A pause. "Yes." He saw what was coming, but however painful this became, he wasn’t going to lie again.
"Is that true for me also? If I change my mind later, and decide I don’t love you after all, is it better that I had this...wonderful feeling once in my life, even if I lose it?"
He still stared stubbornly down at his hands. "You’ll...love again. You’ll marry and be happy."
"No. I’ll probably never marry again. My marriage wasn’t...good." There was a silence, then she looked up at him. Her voice changed with her next words, became softer, more hesitant. "Josiah, may I tell you something...something I’ve never told anyone?"
Now his head came up at last and he looked at her, alert to the importance of what she said. He was aware that there was a difference here; the subject had changed. "Yes, of course. Anything."
She sat down across from him, wrapping the ends of her shawl around her bare feet; it was a small action that always touched his heart in some indefinable way. She reached out to pick up the end of a twig that had fallen out of the fire, and stirred the red embers with it. "I think this might be something you don’t want to hear, Josiah. It’s something I never thought I could tell anyone." She looked down at what she was doing and he saw with surprise that the stick in her hands was shaking. She was trembling.
She pulled the shawl closer around her shoulders, staring into the fire. "I was nineteen when I was married. Henry was older, past thirty. He was a serious, quiet person, intelligent and nice to look at. I was in love with him when we were married."
Josiah could see tension rising in her. "We stopped in Philipsburg on our wedding night; we were on our way to Texas. I..." She stopped, and was silent for many seconds, staring into the fire. Finally she let out her breath with a little soft sound of distress. "Maybe I can’t do this after all!" She shook her head helplessly.
Josiah got up and came around the fire to sit beside her. He put his arm around her and raised his hand to pull her head down onto his shoulder. "Tell me. Don’t look at me or think about me. Just talk." His voice was quiet but he spoke firmly.

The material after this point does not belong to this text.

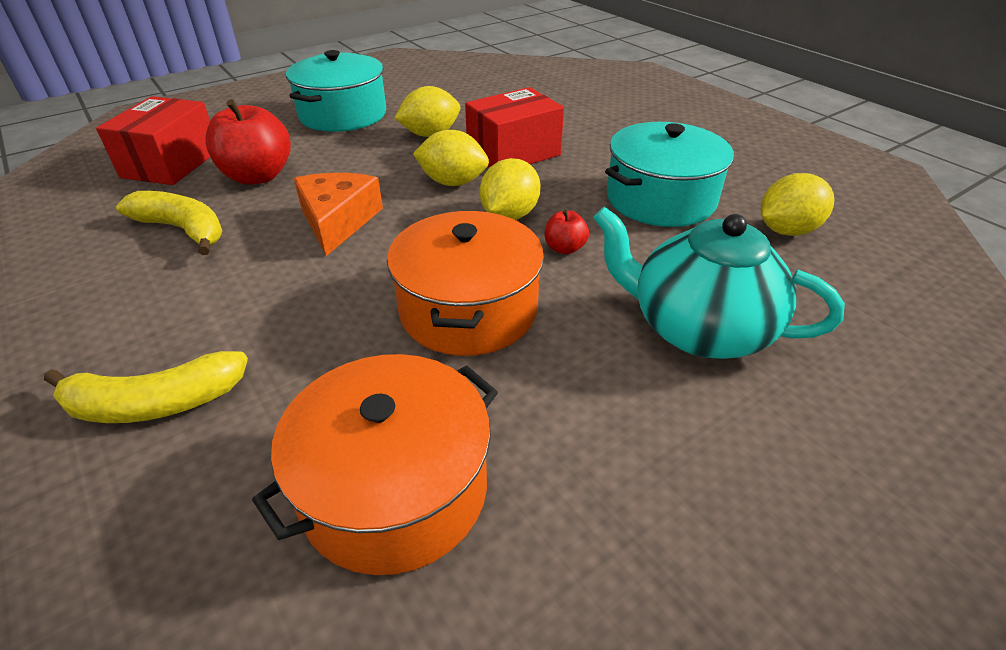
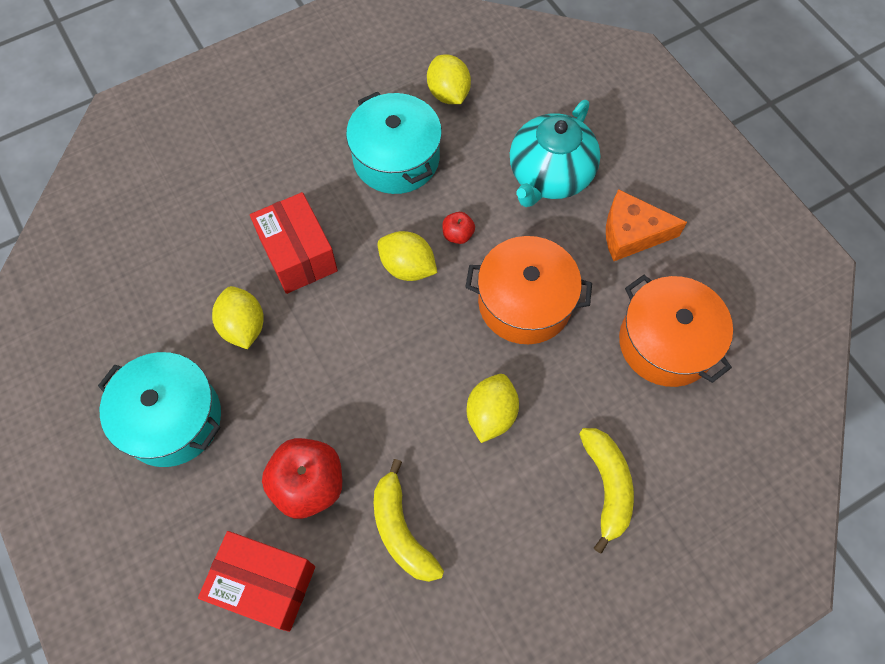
camera: 85 degrees left, 25 degrees up
(183, 230) = (401, 530): yellow banana -> yellow banana turned 60 degrees counterclockwise
(338, 221) = (401, 399): orange cheese -> orange cheese (632, 233)
(453, 182) = (347, 308): yellow lemon -> yellow lemon (491, 414)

Both of her arms reached around him; she held on tight and began once more. "I only wanted to love him. I didn’t know anything at all about it…I just did what..." Her voice broke. She waited a moment, then went on, "He...he said, ‘Lie still! Good women don’t pretend to feelings they don’t have, and their husbands don’t expect them to!’" As she repeated words obviously engraved on her memory, her voice took on the harsh embarrassed tones that she had heard so many years before. Josiah could hear a cold-hearted, narrow-minded man speaking through her vivid memory of the cruel incident.

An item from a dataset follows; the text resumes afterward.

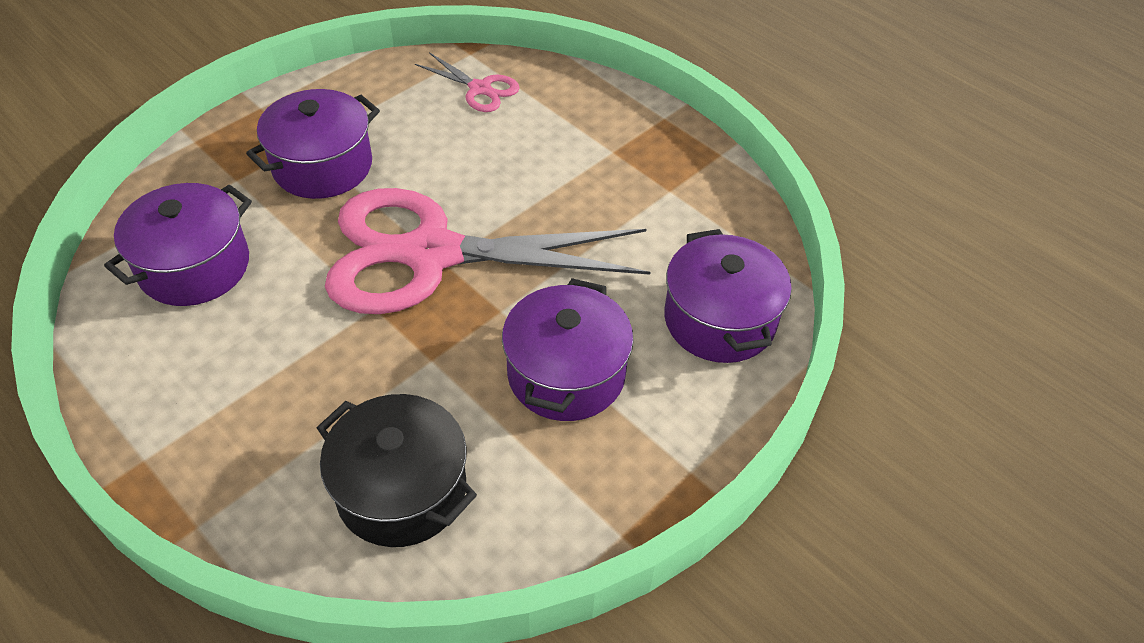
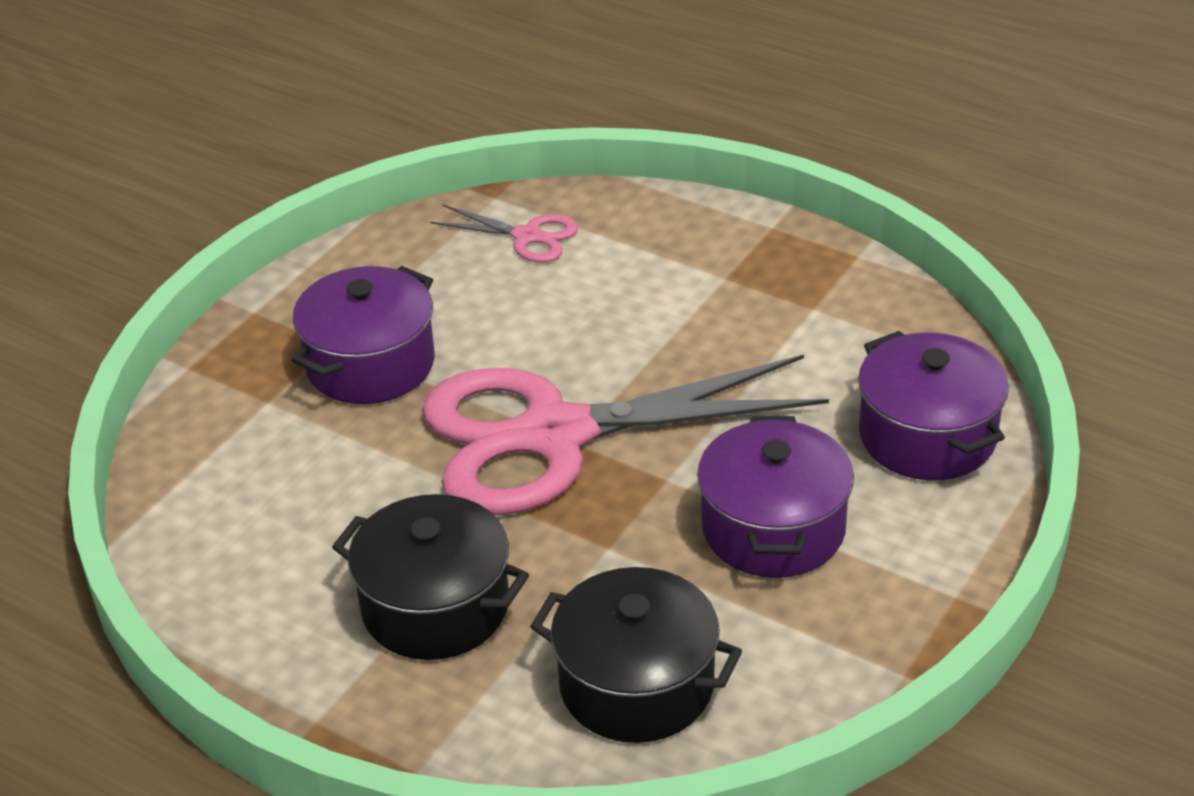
camera: 10 degrees left, 10 degrees down
(194, 266) = (267, 508): purple pot -> none
(278, 381) = (435, 607): none -> black pot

Mary swallowed hard and doggedly continued, as if bound to get it all out. "I l-laid still after that. I did whatever I was told to do, and I hope I was a dutiful wife, whatever that is, but...I didn’t love him any more. Then…when Billy came, Henry was a good father to him, and...it got easier." When she lifted her head, tears were running down her face. "I’m sorry. I’m being silly. It was a long time ago, nothing to cry about now."
As she looked up at him with her tear-stained face, Josiah’s heart was torn for her. Torn for a young girl’s pain, and for the gallantry that swallowed that pain and went on, making the best of a bad bargain. In that instant of time, as he felt her pain and loved her courage, his defenses crumbled.
All of his scruples about his worthiness paled in the face of her vulnerability. She would marry someday, loneliness and insecurity would wear her down. He wouldn’t, couldn’t relinquish her to some unknown man who might be unwilling or too unskilled to show her how rapturous lovemaking could be. The tenderness and passion that she deserved were right here, right now, in him, and he couldn’t fight his desire and her need any longer. The decision was made almost instantly; unworthy as he knew himself to be, she was his to love.